Search code examples
databasetaxonomyphyloseqqiime

How to add and specify additional ranks to phyloseq taxonomy?


Is it possible to specify the number and names of taxonomic ranks when reading in data to a phyloseq object? When creating a phyloseq object from qiime output, e.g.,

ps=qza_to_phyloseq(features="features.qza", taxonomy="taxonomy.qza", metadata="metadata.qza")

the object defaults to 7 taxonomic levels, i.e., Kingdom, Phylum, Class, Order, Family, Genus, and Species.

I am using the PR2 database which is currently utilizing 9 taxonomic levels, i.e, Domain (replacing Kingdom), Supergroup, Division, Subdivision (new taxonomic rank added), Class, Order, Family, Genus, and Species. (See here for details: https://pr2-database.org/documentation/pr2-taxonomy-9-levels/). This means that the taxonomy does not match the grouping, i.e., Kingdom is actually a Domain, and the genus and species are missing entirely.

Phyloseq is a bit of a black box to me, so I am not sure where I can override the default. Any help would be greatly appreciated.


Solution

  • I figured out where this step is occurring parse_taxonomyis a function of qiime2R that hard codes the 7 taxonomic levels we all learned in grade school.

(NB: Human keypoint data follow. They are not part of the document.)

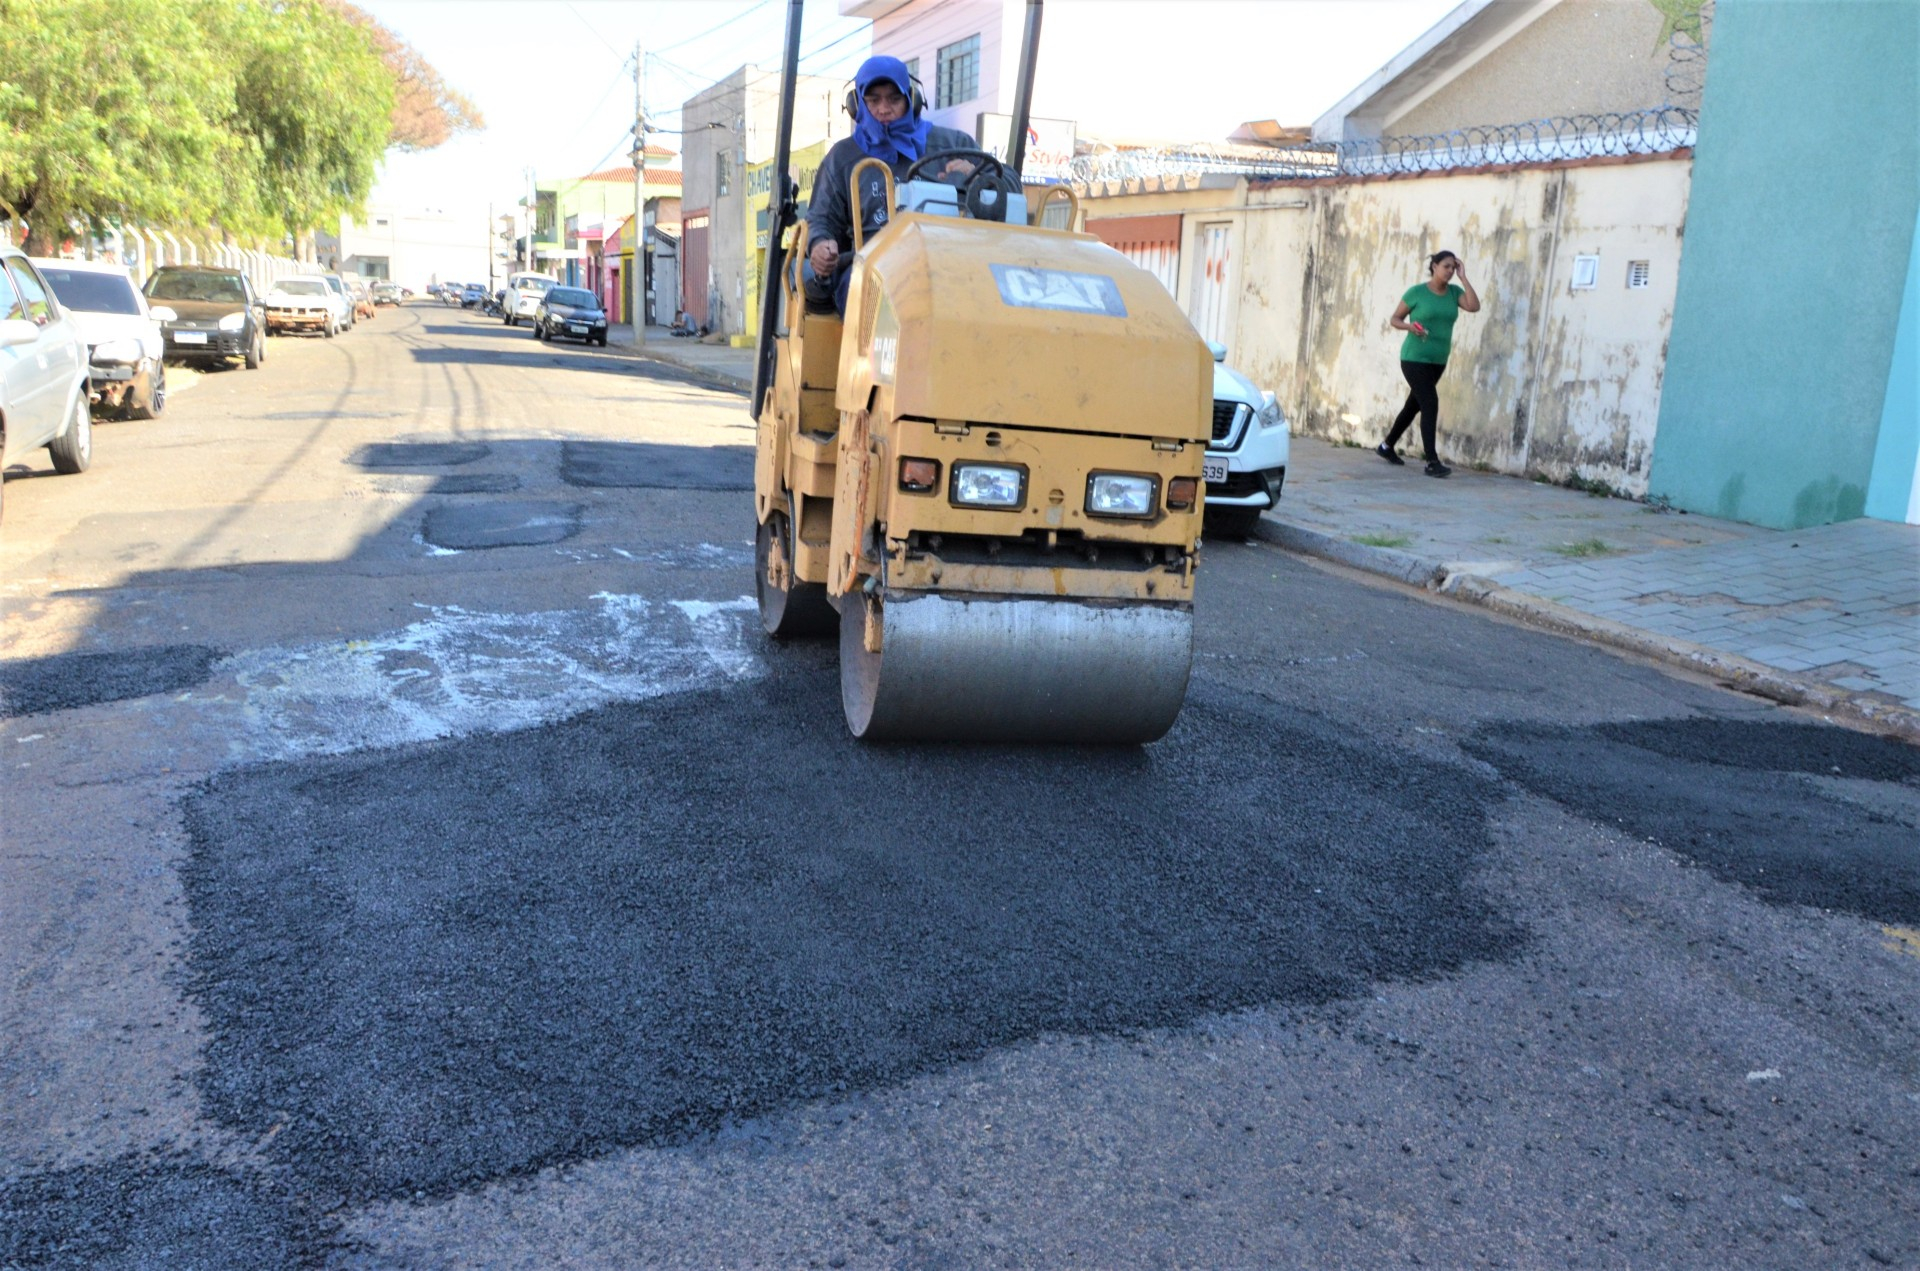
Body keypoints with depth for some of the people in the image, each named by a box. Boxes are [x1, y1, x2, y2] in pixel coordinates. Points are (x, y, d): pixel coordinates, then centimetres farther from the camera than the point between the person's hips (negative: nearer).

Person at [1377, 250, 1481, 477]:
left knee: (1414, 406, 16)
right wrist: (1409, 326, -22)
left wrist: (1463, 277, -8)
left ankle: (1387, 446, 34)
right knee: (1430, 404, -16)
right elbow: (1395, 318, -1)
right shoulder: (1416, 292, -7)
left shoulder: (1454, 291, 6)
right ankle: (1432, 462, -17)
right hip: (1414, 358, -6)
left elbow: (1474, 306, -10)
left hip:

    Simply edit the function and save it. For The current 9-level PR2 database, your code will look like this:

    trace("parse_taxonomy", edit=TRUE)
    
    function (taxonomy, tax_sep, trim_extra) 
    {
        if (missing(taxonomy)) {
            stop("Taxonomy Table not supplied.")
        }
        if (missing(trim_extra)) {
            trim_extra = TRUE
        }
        if (missing(tax_sep)) {
            tax_sep = "; |;"
        }
        if (sum(colnames(taxonomy) %in% c("Feature.ID", "Taxon")) != 
            2) {
            stop("Table does not match expected format. ie does not have columns Feature.ID and Taxon.")
        }
        taxonomy <- taxonomy[, c("Feature.ID", "Taxon")]
        if (trim_extra) {
            taxonomy$Taxon <- gsub("[kpcofgs]__", "", taxonomy$Taxon)
            taxonomy$Taxon <- gsub("D_\\d__", "", taxonomy$Taxon)
        }
        taxonomy <- suppressWarnings(taxonomy %>% separate(Taxon, 
            c("Domain", "Supergroup", "Division", "Subdivision", 
                "Class", "Order", "Family", "Genus", "Species"), 
            sep = tax_sep))
        taxonomy <- apply(taxonomy, 2, function(x) if_else(x == "", 
            NA_character_, x))
        taxonomy <- as.data.frame(taxonomy)
        rownames(taxonomy) <- taxonomy$Feature.ID
        taxonomy$Feature.ID <- NULL
        return(taxonomy)
    }
    

    Save and close! Note that this will not permanently change the function, only in your current session.